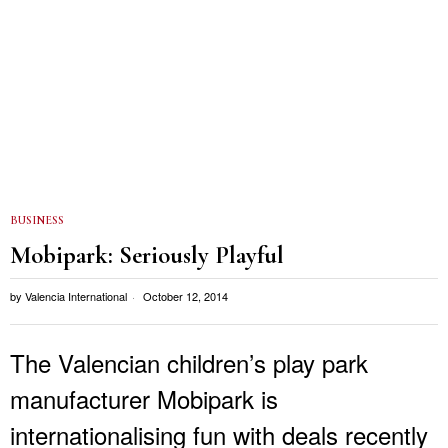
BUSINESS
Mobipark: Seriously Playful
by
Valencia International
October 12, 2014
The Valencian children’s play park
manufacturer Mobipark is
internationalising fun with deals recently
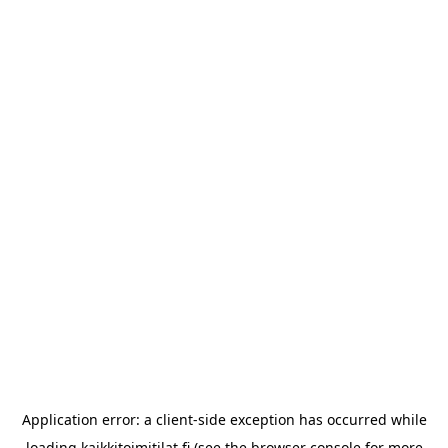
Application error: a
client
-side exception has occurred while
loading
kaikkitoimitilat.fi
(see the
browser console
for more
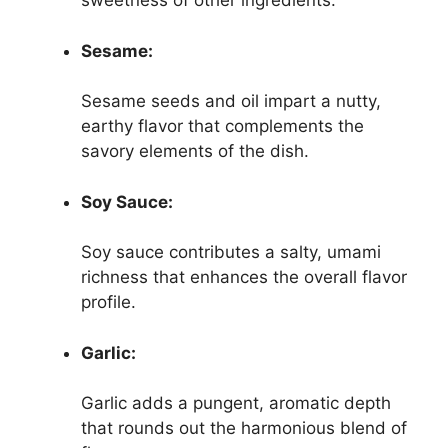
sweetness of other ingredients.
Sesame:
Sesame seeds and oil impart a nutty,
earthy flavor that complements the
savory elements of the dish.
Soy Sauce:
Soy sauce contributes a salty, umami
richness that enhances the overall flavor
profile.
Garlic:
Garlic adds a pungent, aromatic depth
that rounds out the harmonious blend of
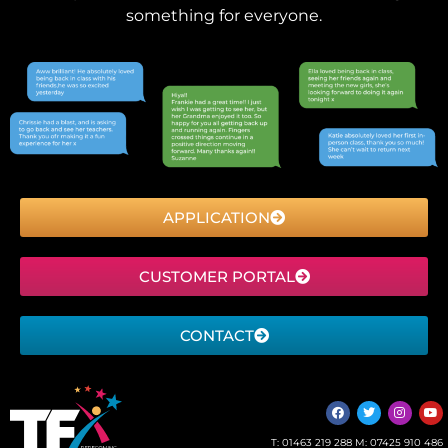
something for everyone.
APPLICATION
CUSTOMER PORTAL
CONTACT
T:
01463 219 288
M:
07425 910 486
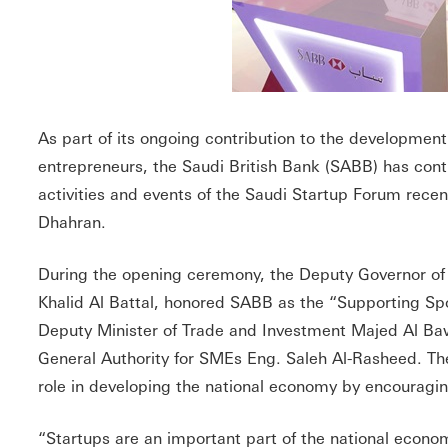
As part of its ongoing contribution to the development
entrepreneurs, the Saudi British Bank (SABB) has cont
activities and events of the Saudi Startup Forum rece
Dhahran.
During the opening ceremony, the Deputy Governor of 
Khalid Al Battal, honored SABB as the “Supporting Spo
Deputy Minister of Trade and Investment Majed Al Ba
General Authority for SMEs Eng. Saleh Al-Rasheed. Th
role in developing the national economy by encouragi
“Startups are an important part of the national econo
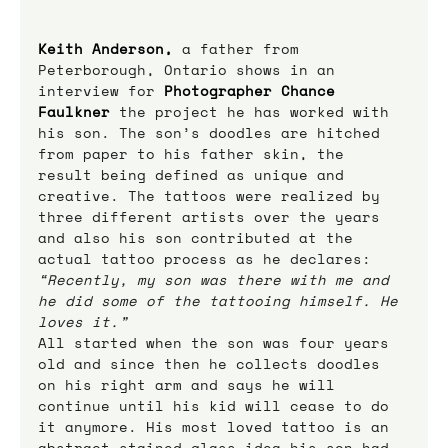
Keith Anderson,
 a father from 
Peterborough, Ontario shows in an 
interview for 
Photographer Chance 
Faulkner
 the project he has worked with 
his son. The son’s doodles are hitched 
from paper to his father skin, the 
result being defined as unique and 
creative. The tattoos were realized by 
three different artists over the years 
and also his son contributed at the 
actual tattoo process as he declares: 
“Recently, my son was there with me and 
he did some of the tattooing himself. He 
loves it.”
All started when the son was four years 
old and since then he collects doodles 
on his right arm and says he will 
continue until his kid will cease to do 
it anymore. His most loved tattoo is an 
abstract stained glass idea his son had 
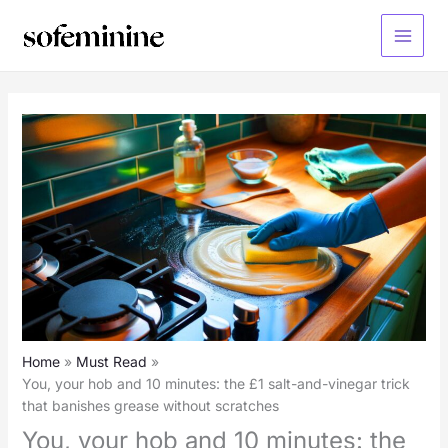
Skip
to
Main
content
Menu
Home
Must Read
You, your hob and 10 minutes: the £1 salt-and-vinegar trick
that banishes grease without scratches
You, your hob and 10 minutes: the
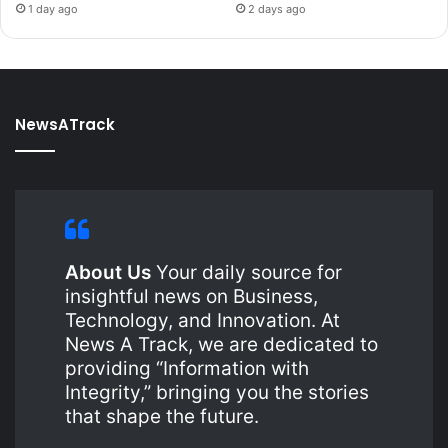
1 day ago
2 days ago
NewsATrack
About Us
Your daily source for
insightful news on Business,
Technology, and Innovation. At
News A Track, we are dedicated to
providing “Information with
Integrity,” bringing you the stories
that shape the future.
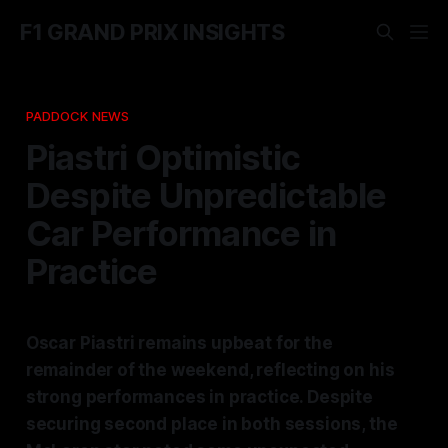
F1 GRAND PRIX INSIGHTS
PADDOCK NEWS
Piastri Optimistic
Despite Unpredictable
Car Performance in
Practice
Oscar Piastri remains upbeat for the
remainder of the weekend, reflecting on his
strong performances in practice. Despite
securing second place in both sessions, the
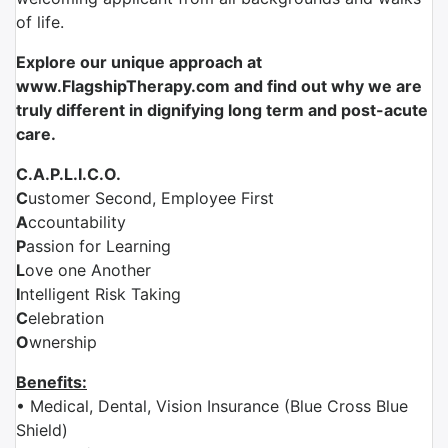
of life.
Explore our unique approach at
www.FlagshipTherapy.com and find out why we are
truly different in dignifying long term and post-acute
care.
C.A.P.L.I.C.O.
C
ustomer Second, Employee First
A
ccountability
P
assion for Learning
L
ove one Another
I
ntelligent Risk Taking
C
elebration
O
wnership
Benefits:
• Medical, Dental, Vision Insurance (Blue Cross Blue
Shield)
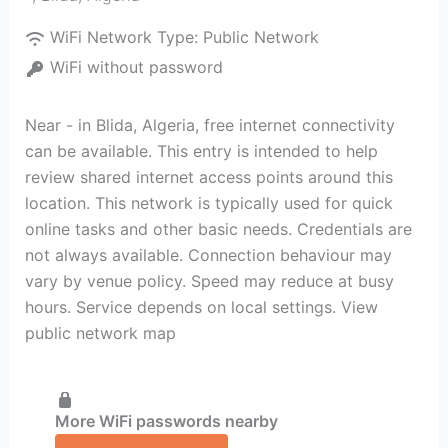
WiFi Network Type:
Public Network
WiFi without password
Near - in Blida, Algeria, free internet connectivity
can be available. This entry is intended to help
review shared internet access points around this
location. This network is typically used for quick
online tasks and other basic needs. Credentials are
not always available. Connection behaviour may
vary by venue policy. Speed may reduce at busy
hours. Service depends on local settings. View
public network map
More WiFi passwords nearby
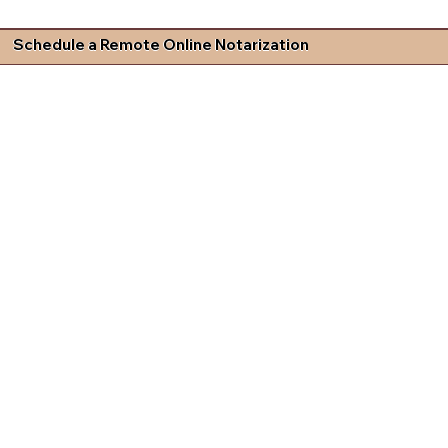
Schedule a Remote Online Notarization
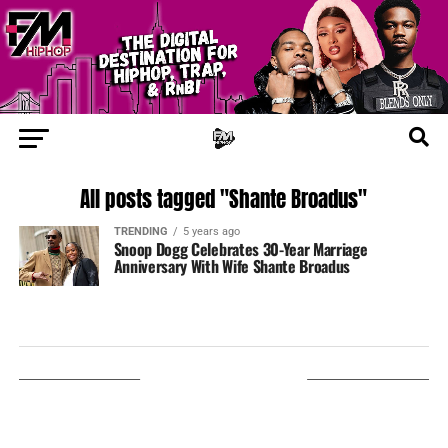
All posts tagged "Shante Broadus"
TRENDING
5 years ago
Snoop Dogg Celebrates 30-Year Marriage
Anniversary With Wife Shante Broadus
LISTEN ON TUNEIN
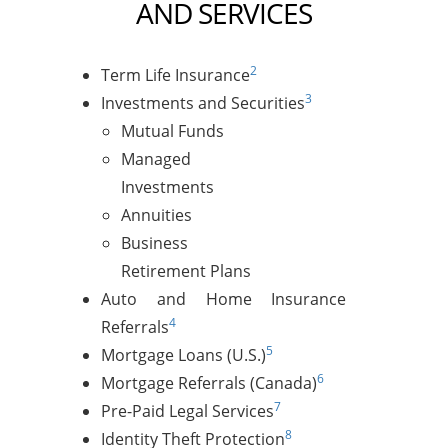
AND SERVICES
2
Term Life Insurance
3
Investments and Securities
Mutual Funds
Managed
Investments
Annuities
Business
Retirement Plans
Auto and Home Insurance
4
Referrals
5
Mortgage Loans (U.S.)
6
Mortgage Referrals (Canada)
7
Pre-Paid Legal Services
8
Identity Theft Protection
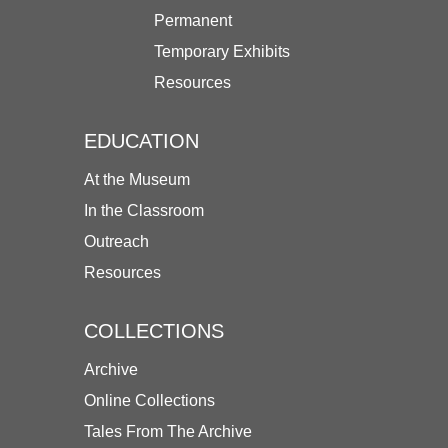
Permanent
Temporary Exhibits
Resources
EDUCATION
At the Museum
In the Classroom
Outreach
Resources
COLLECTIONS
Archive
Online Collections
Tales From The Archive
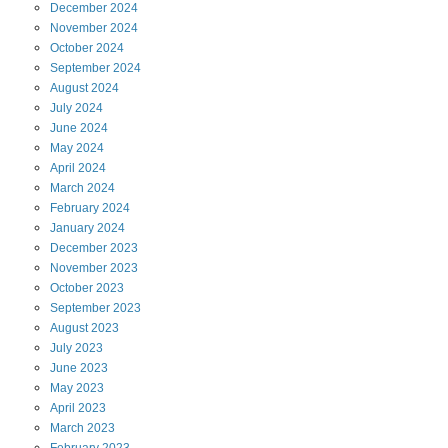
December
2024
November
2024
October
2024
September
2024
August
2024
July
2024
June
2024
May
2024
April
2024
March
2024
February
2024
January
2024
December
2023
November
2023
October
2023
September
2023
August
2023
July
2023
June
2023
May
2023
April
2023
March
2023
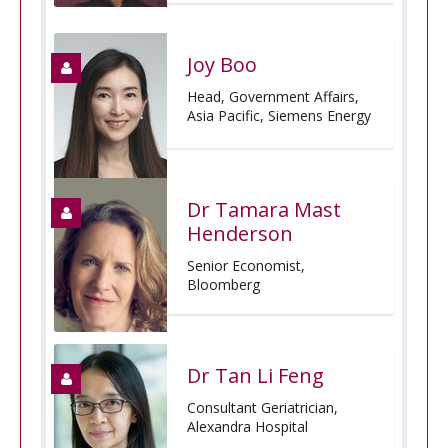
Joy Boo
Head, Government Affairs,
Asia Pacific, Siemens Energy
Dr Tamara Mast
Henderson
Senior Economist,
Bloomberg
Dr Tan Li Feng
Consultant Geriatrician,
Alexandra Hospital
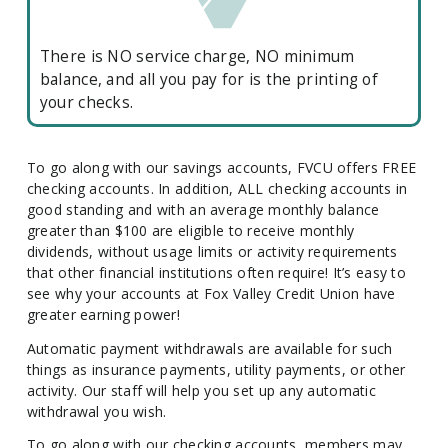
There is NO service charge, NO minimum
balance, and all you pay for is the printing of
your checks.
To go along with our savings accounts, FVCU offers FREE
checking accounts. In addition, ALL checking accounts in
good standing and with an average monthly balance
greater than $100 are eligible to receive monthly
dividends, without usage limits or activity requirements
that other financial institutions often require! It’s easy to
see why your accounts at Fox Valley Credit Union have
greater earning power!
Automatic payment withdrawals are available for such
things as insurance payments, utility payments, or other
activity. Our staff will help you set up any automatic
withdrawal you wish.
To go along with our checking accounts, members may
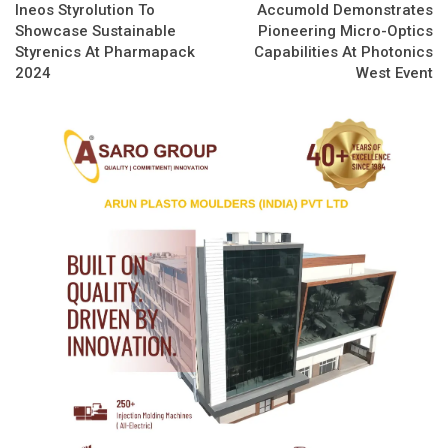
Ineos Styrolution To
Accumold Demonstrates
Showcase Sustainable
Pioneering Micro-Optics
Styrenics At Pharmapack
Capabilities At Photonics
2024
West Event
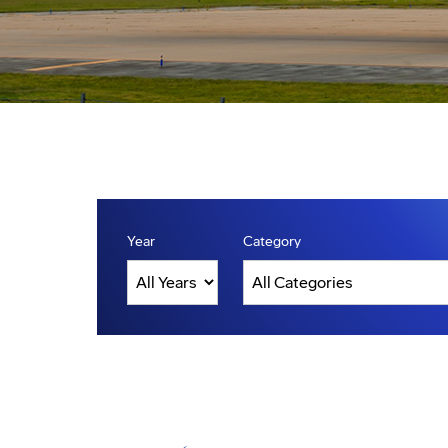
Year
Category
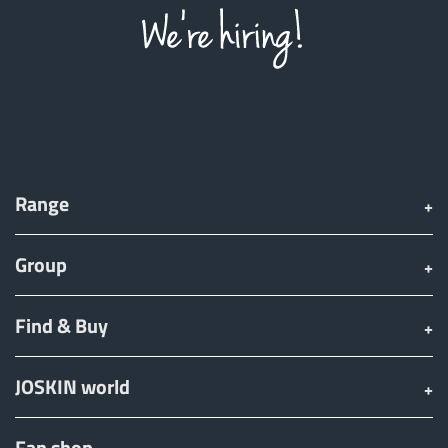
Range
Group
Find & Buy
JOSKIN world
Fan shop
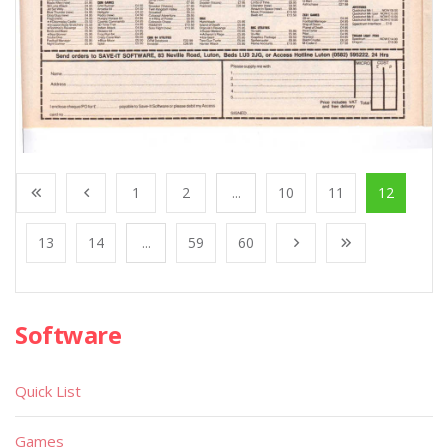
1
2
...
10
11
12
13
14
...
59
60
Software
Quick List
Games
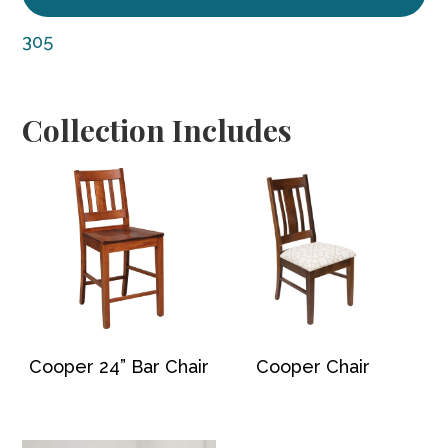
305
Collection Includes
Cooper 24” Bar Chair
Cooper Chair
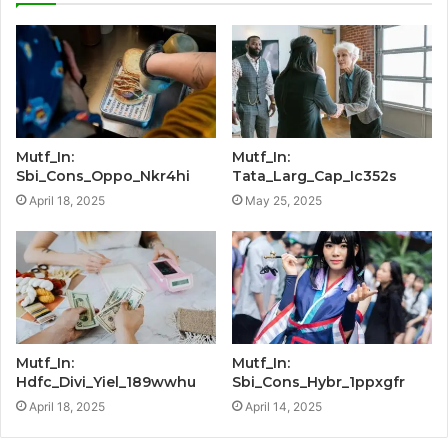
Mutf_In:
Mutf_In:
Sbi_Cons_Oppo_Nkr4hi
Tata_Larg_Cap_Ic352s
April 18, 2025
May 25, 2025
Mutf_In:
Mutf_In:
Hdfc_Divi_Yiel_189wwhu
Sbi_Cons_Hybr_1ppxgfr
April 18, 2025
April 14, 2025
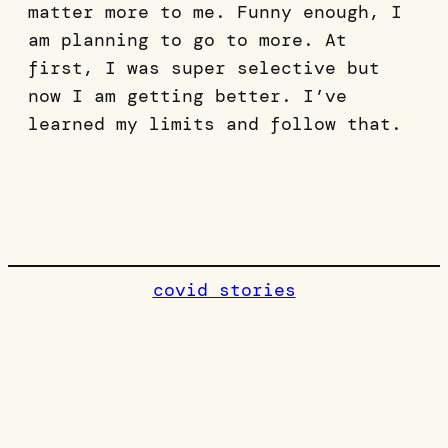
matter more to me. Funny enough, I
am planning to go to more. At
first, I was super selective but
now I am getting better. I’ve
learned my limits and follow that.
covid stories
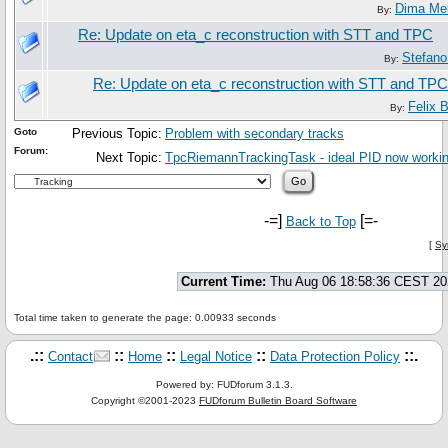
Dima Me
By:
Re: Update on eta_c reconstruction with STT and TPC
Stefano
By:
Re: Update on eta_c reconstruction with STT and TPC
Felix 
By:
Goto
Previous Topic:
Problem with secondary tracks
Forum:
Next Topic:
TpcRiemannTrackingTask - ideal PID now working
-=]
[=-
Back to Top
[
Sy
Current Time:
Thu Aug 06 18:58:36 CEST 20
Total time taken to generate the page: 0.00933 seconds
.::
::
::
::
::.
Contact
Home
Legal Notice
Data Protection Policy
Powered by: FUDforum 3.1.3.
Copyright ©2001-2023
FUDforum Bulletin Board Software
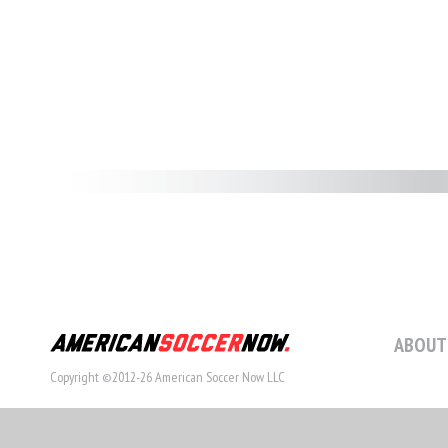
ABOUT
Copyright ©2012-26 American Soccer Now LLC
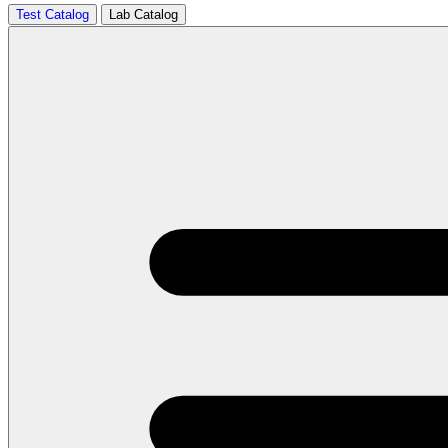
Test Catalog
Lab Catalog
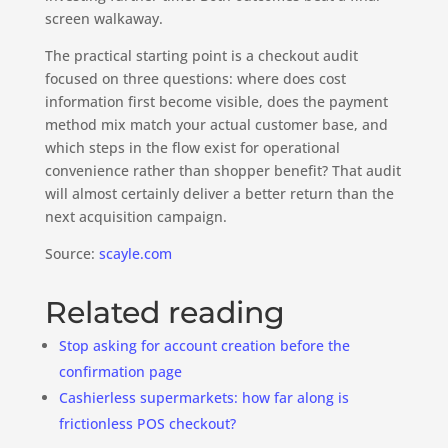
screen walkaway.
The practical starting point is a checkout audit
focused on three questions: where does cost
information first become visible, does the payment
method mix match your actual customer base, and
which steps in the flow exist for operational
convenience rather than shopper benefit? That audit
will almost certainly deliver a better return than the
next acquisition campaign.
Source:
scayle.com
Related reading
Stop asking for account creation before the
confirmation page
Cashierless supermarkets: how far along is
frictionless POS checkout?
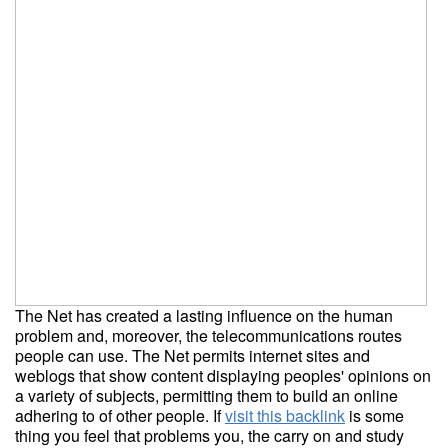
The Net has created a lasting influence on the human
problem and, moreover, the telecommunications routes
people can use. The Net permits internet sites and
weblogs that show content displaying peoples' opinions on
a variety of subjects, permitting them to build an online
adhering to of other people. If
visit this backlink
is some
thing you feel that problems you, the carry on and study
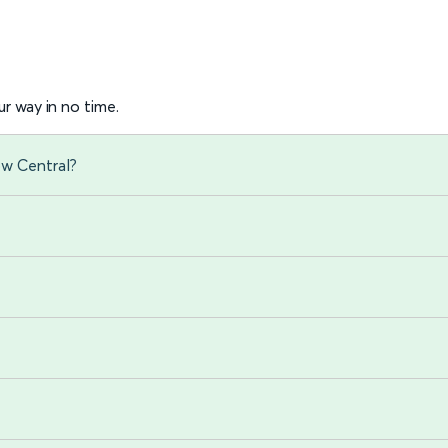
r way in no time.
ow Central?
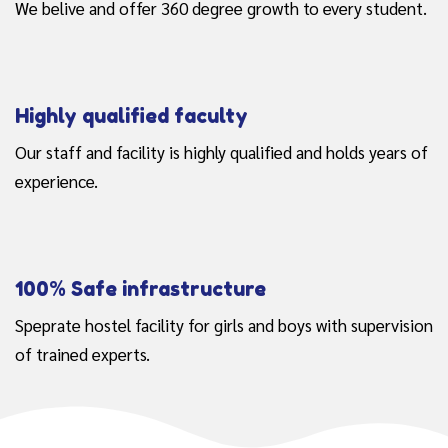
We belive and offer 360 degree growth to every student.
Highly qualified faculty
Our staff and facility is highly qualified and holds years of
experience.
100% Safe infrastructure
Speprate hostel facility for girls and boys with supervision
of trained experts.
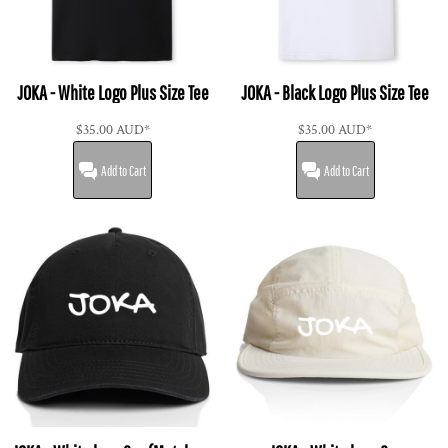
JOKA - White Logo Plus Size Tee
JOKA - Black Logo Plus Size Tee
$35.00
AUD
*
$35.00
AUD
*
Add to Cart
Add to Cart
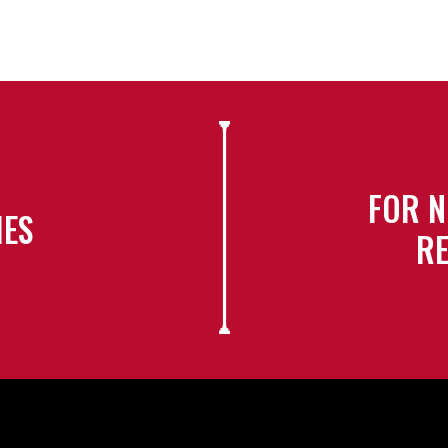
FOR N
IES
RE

** Work to be completed **
Look above for the line with "-side exception has occurred while" and the line with "Soy sauce contributes a salty, umami", then copy exactly the lines from the first through the second, both kept, with no pictures.

** Task output **
-side exception has occurred while
loading
kaikkitoimitilat.fi
(see the
browser console
for more
sweetness of other ingredients.
Sesame:
Sesame seeds and oil impart a nutty,
earthy flavor that complements the
savory elements of the dish.
Soy Sauce:
Soy sauce contributes a salty, umami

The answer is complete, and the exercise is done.